A good parallel here is flight simulation training. Before a pilot is given the responsibility of flying a plane, they practice virtual flying in a flight simulator, where they will see and feel themselves performing thousands of safe take-offs and landings before they even come close to stepping into a real life cockpit. Visualisation for athletes does the same job as the flight simulator does for pilots.

However, when you’re encouraging your players to use visualisation, it’s important for them to…

  • Always visualise themselves performing successfully.
  • Make their visualisations as vivid and real as they possibly can.

Other examples of visualisation techniques that your players could practice include…

  • Jotting down performance goals before the start of practice.
  • Discussing objectives in clear detail with teammates ahead of a match.
  • Writing up an imaginary match report before the game, detailing a great performance.
  • Visiting the match venue ahead of time to become more familiar with the surroundings.

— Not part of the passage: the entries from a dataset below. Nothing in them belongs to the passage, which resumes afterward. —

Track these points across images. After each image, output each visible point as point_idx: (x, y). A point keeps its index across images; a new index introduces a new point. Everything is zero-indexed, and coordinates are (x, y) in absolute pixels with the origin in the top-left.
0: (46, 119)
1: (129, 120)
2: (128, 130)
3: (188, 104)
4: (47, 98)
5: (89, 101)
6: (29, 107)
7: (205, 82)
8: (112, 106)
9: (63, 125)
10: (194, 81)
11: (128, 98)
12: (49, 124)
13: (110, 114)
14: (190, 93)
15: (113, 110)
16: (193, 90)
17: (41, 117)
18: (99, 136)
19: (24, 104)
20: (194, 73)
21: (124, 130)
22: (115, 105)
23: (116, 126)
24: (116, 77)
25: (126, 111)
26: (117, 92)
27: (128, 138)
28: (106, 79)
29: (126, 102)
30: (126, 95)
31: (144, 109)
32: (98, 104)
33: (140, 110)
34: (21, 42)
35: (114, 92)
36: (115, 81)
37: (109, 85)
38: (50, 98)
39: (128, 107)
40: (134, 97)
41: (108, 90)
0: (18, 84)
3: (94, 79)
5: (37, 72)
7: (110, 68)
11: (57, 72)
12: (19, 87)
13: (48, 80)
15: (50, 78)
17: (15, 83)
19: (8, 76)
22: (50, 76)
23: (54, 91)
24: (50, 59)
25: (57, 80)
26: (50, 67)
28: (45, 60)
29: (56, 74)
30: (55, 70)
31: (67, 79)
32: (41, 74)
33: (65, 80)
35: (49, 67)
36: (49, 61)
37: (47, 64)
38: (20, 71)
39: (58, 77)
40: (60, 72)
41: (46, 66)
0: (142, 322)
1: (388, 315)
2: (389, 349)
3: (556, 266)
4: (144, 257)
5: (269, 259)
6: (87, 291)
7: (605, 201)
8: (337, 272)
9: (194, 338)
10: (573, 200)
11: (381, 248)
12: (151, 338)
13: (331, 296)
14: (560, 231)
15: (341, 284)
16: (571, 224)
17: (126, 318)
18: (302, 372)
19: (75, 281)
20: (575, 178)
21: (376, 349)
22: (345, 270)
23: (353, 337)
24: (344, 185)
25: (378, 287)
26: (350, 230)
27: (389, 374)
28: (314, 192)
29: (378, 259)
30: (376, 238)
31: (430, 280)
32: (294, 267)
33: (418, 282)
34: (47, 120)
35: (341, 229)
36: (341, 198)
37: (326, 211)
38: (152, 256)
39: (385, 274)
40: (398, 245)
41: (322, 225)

If this isn’t possible, view some images of the venue online.

Match replication

It may sound simple and obvious (and it is), but making practice as similar to competition as possible can be extremely helpful for improving your players ability to manage feelings of pressure. 

The more you can replicate match conditions, the better prepared your players will be.

How you do this is your decision, but you may want to consider manipulating some of the following variables…

Match time
For example, if you have an upcoming evening match, then practice in the evening.

Match Length
Make practice games exactly the same length of time as matches.

Opposition
Shake things up by bringing in external athletes (such as former players) to practice against.

Game Conditions
If the game will be played with a closed roof, practice with a closed roof; if the forecast is for rain, dampen the pitch etc.

Consequence training

During competitive matches, players are subjected to consequences, ranging from losing the game to getting substituted, receiving media criticism to being dropped. 

Therefore it’s essential for them to be subjected to consequences in practice too, so create drills and scenarios that have a repercussion if your players fall short on an pre-agreed standard. 

However, before you do this, bear in mind a couple of points…

  • Ensure the player’s skill level is at an appropriate standard before you start to apply pressure. If it’s not, work on improving the skill first to get it up to the required standard.
  • The player has to know, and agree with, the consequence before the start of the task.

In summary, you’re simply trying to provide opportunities where your players are exposed to pressure prior to stepping onto the field of competition.